フレアがにんまりとした笑顔で近寄ってくる。


「あたしは縫製所に働きに行ってくるけど、レクは今日も冒険者ギルド?また怪我して泣いて帰ってこないようにね」

「うん。今日も冒険者ギルドにいってくる。今日からの俺は違うからな、見てろよ」


 初めて冒険者ギルドで働いたとき最弱のスライムに負けて帰ってきたことを茶化したようにいう。ムカついたのでフレアの赤髪をワシャワシャとかき混ぜてやった。


「ちょっとなにするのよ」


 フレアは俺の両手を払いのけると髪を整えだした。


「もう心配してあげてんのに。それに確かに今日にレクはいつもより子どもっぽいわ。腰のお友達を忘れてしまいそうなほど」

「短剣はこれから部屋に取りに行くところだ。フレアも針で自分を突かないように気をつけてな」


 院の個室に駆け込むと、相棒の短剣をベルトに差し込んで小盾を身に着けた。これで準備はよし。

 冒険者ギルドに行こう。


 孤児院を出て、朝日が目蓋をつらぬいた。ぼんやりとしてこのコレントの都市を眺めた。起きだして仕事に向かう人々、連なる家々から家族たちの声が聞こえてくる。あの日の地獄は嘘みたいだ。

 嘘にしてみせなくちゃいけない。俺がレクになった意味なのだろうから。


 メインストリートに面した大きな建物のひとつが冒険者ギルドである。カウベルのついた扉を押し開くと、カランと音が鳴った。ギルドにいる人々の視線が集まる。


「なんだあ、ちびっこ冒険者のお出ましじゃあないか」


 禿面で巨躯、大斧を背負ったこの男は冒険者のひとりだ。レクは初対面のとき本気で泣きそうになった見た目だが、親切にしてくれている冒険者のひとりだ。


「ダイケルさん、おはようございます」

「今日もスライムの討伐に行くのか?あんまり深くまで行くなよ」


 わしわしと頭を撫でられる。
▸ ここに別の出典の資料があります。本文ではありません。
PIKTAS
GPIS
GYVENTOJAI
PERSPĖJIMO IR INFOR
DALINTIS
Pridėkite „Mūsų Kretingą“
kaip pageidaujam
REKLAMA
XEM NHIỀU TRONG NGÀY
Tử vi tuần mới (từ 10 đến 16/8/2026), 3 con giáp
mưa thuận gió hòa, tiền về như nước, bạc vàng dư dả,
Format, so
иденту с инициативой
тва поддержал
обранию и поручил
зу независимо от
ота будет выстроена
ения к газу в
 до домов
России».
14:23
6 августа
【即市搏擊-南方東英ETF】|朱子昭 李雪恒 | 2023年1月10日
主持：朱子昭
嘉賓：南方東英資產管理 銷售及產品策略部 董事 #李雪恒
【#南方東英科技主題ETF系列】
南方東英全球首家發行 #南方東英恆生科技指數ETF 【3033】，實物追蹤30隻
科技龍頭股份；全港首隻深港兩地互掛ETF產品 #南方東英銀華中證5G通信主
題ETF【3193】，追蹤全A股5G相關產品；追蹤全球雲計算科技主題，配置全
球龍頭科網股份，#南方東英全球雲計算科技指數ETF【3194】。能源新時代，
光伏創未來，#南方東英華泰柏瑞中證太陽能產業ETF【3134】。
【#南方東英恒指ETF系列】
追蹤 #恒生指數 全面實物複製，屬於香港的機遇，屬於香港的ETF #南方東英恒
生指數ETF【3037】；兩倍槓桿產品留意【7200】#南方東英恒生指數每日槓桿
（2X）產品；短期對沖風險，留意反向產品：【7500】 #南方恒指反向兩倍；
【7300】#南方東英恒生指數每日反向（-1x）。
あんまりにも力が強すぎてぐわんぐわんと身体が揺れた。笑って他のパーティメンバーたちと冒険に出かけていった。

 いつもなら、掲示板の受付票の中から常時討伐依頼のスライムの依頼票を持っていくだけなのだが、今回はじっくりと依頼票を吟味する。

 何度も手に取ってきたスライムの討伐依頼票、ピクシーのドロップアイテムである妖精の粉の採取依頼、薬草十束の納品、ダイアウルフの毛皮の納品依頼等など、そして最大難易度の依頼はグランドスネークの胆の納品依頼が領主から出ている。
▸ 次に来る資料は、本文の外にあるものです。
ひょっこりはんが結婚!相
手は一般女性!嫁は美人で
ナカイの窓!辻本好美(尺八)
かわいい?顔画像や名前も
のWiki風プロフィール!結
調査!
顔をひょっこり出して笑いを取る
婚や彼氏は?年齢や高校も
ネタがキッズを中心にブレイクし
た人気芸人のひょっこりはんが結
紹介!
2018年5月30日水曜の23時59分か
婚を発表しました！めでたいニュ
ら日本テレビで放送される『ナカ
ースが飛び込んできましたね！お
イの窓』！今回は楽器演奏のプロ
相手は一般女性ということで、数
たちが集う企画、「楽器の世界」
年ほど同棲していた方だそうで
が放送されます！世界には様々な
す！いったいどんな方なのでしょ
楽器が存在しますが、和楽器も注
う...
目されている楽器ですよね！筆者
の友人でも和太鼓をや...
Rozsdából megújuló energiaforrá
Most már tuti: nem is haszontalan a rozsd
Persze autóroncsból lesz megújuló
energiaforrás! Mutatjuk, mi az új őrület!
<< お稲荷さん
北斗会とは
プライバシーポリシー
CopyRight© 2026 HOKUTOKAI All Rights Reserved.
 レクの頃には分からなかったが、グランドスネークの胆は『ルーン戦記』では特殊なアイテムである。NPCが病気の治療に必要となるアイテムなのである。つまり、領主自身か周囲に病気の人がいるということだ。一応覚えておこう。


 よくよく吟味した後、いつものスライム討伐の依頼票を受付に持って行った。受付にはいつも担当してくれているイリス姉さんがいる。亜麻色の髪を後ろで束ねた、出来るって感じでいて優しそうなお姉さんである。


「よかった。レクくんがあんまりにも真剣に掲示板とにらめっこしていたから、スライム以外の依頼を持ってくるんじゃないかとひやひやしたわ。冒険は命が大事なお仕事だから、安全第一だよ。ただでさえ、レクくんは8歳なんだからスライムの討伐も危ないもの」

「イリス姉さん、先日9歳になりましたよ。それに『無理』はするつもりはありませんよ」

「レクくん。約束よ」

「はい、約束です」


 本当である。無理はするつもりはない。けど、俺がVRMMOでやれていたことが少しでもレクが出来るのであれば、これからの冒険は今までとは違ったものにできるだろう。
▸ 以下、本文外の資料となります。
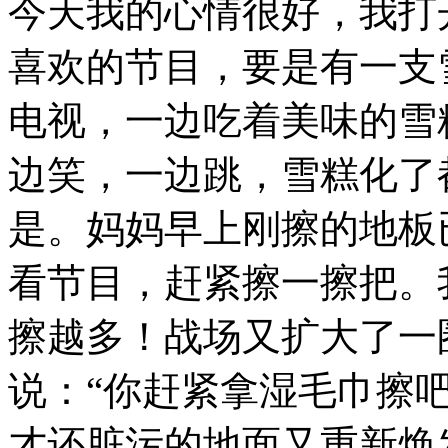
今天我的心情很好，我打
喜欢的节目，要是有一支
电视，一边吃着美味的雪
边笑，一边跳，雪糕化了
是。妈妈早上刚擦的地板
看节目，赶紧擦一擦把。
擦越多！战场又扩大了一
说：“你赶紧拿湿毛巾擦
才还脏污的地面又重新焕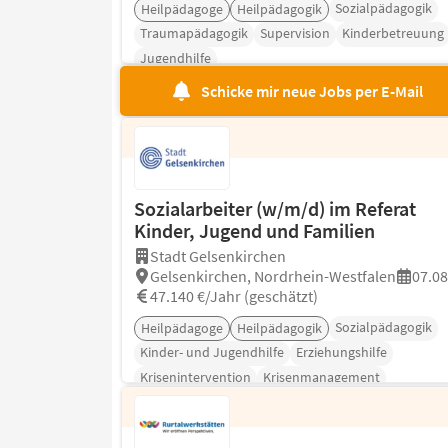
Sozialpädagogik
Heilpädagoge
Heilpädagogik
Traumapädagogik
Supervision
Kinderbetreuung
Jugendhilfe
Schicke mir neue Jobs per E-Mail
Sozialarbeiter (w/m/d) im Referat
Kinder, Jugend und Familien
Stadt Gelsenkirchen
Gelsenkirchen, Nordrhein-Westfalen
07.08
47.140 €/Jahr (geschätzt)
Sozialpädagogik
Heilpädagoge
Heilpädagogik
Kinder- und Jugendhilfe
Erziehungshilfe
Krisenintervention
Krisenmanagement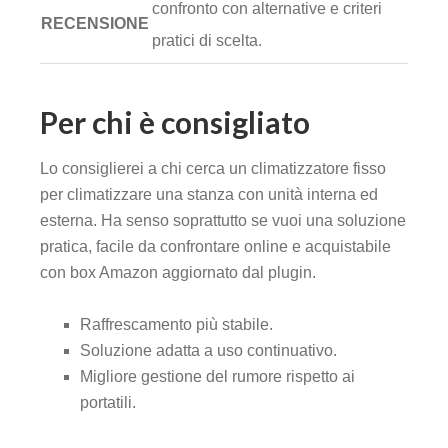
confronto con alternative e criteri
RECENSIONE
pratici di scelta.
Per chi è consigliato
Lo consiglierei a chi cerca un climatizzatore fisso
per climatizzare una stanza con unità interna ed
esterna. Ha senso soprattutto se vuoi una soluzione
pratica, facile da confrontare online e acquistabile
con box Amazon aggiornato dal plugin.
Raffrescamento più stabile.
Soluzione adatta a uso continuativo.
Migliore gestione del rumore rispetto ai
portatili.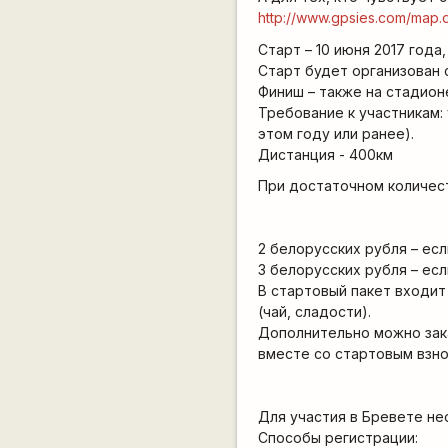
http://www.gpsies.com/map
Старт – 10 июня 2017 года,
Старт будет организован с
Финиш – также на стадион
Требование к участникам:
этом году или ранее).
Дистанция - 400км
При достаточном количес
2 белорусских рубля – ес
3 белорусских рубля – ес
В стартовый пакет входит
(чай, сладости).
Дополнительно можно зака
вместе со стартовым взно
Для участия в Бревете не
Способы регистрации: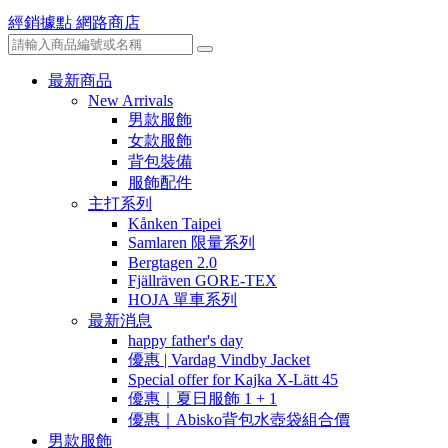
經銷據點
網路商店
最新商品
New Arrivals
男款服飾
女款服飾
背包裝備
服飾配件
主打系列
Kånken Taipei
Samlaren 限量系列
Bergtagen 2.0
Fjällräven GORE-TEX
HOJA 單車系列
最新消息
happy father's day
優惠 | Vardag Vindby Jacket
Special offer for Kajka X-Lätt 45
優惠｜夏日服飾 1 + 1
優惠｜Abisko背包水壺袋組合價
男款服飾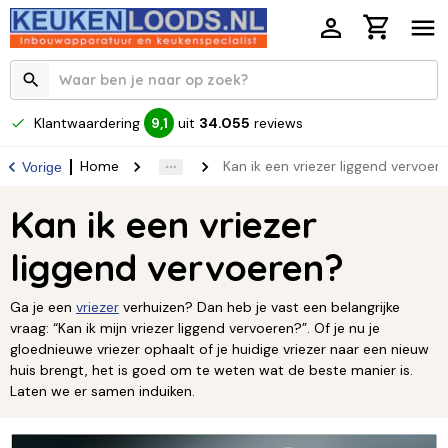
Klantwaardering
uit
34.055
reviews
9,1
Home
Kan ik een vriezer liggend vervoer
Vorige
Kan ik een vriezer
liggend vervoeren?
Ga je een
vriezer
verhuizen? Dan heb je vast een belangrijke
vraag: “Kan ik mijn vriezer liggend vervoeren?”. Of je nu je
gloednieuwe vriezer ophaalt of je huidige vriezer naar een nieuw
huis brengt, het is goed om te weten wat de beste manier is.
Laten we er samen induiken.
 イリス姉さんに依頼の受理をしてもらって、冒険者ギルドを出た。

 メインストリートは人の行き来が活発になっている。様々な人々の声が届いてくる。

 俺は都市から出る門へと向かった。今日の目的地は妖気の森である。ゲーム時代になかった場所ではあるが、レキとしての記憶がある。浅いところにスライムとホーンラビットがいる、ちょっと深くに入ればピクシーとゴブリンが出てくる。ここら辺では薬草の採取が可能になる。最深部になるとダイアウルフやハーピーがいる。今のレクでは一撃で倒れてしまうだろうエリアである。そしてエリアボスとしてグランドスネークがいる。


 まずはこの妖気の森の攻略を目指してみよう。